> WHAT TO DO:
Copy the records below exactly, leaving out every picture.

(Stored data entries)
********************
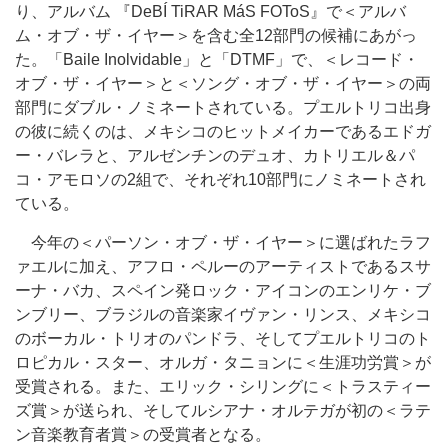
り、アルバム 『DeBÍ TiRAR MáS FOToS』で＜アルバ
ム・オブ・ザ・イヤー＞を含む全12部門の候補にあがっ
た。「Baile Inolvidable」と「DTMF」で、＜レコード・
オブ・ザ・イヤー＞と＜ソング・オブ・ザ・イヤー＞の両
部門にダブル・ノミネートされている。プエルトリコ出身
の彼に続くのは、メキシコのヒットメイカーであるエドガ
ー・バレラと、アルゼンチンのデュオ、カトリエル＆パ
コ・アモロソの2組で、それぞれ10部門にノミネートされ
ている。
今年の＜パーソン・オブ・ザ・イヤー＞に選ばれたラフ
ァエルに加え、アフロ・ペルーのアーティストであるスサ
ーナ・バカ、スペイン発ロック・アイコンのエンリケ・ブ
ンブリー、ブラジルの音楽家イヴァン・リンス、メキシコ
のボーカル・トリオのパンドラ、そしてプエルトリコのト
ロピカル・スター、オルガ・タニョンに＜生涯功労賞＞が
受賞される。また、エリック・シリングに＜トラスティー
ズ賞＞が送られ、そしてルシアナ・オルテガが初の＜ラテ
ン音楽教育者賞＞の受賞者となる。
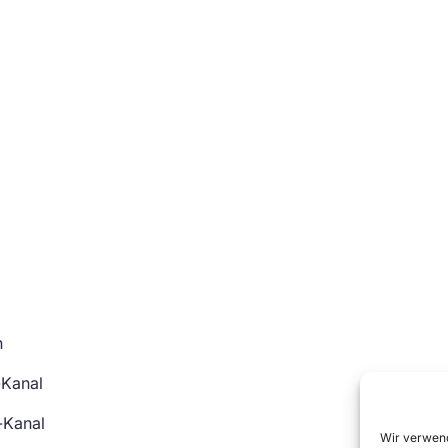
n
-Kanal
-Kanal
Wir verwend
********************
> FINISHED TASK:
り、アルバム 『DeBÍ TiRAR MáS FOToS』で＜アルバ
ム・オブ・ザ・イヤー＞を含む全12部門の候補にあがっ
た。「Baile Inolvidable」と「DTMF」で、＜レコード・
オブ・ザ・イヤー＞と＜ソング・オブ・ザ・イヤー＞の両
部門にダブル・ノミネートされている。プエルトリコ出身
の彼に続くのは、メキシコのヒットメイカーであるエドガ
ー・バレラと、アルゼンチンのデュオ、カトリエル＆パ
コ・アモロソの2組で、それぞれ10部門にノミネートされ
ている。
今年の＜パーソン・オブ・ザ・イヤー＞に選ばれたラフ
ァエルに加え、アフロ・ペルーのアーティストであるスサ
ーナ・バカ、スペイン発ロック・アイコンのエンリケ・ブ
ンブリー、ブラジルの音楽家イヴァン・リンス、メキシコ
のボーカル・トリオのパンドラ、そしてプエルトリコのト
ロピカル・スター、オルガ・タニョンに＜生涯功労賞＞が
受賞される。また、エリック・シリングに＜トラスティー
ズ賞＞が送られ、そしてルシアナ・オルテガが初の＜ラテ
ン音楽教育者賞＞の受賞者となる。
n
-Kanal
-Kanal
Wir verwend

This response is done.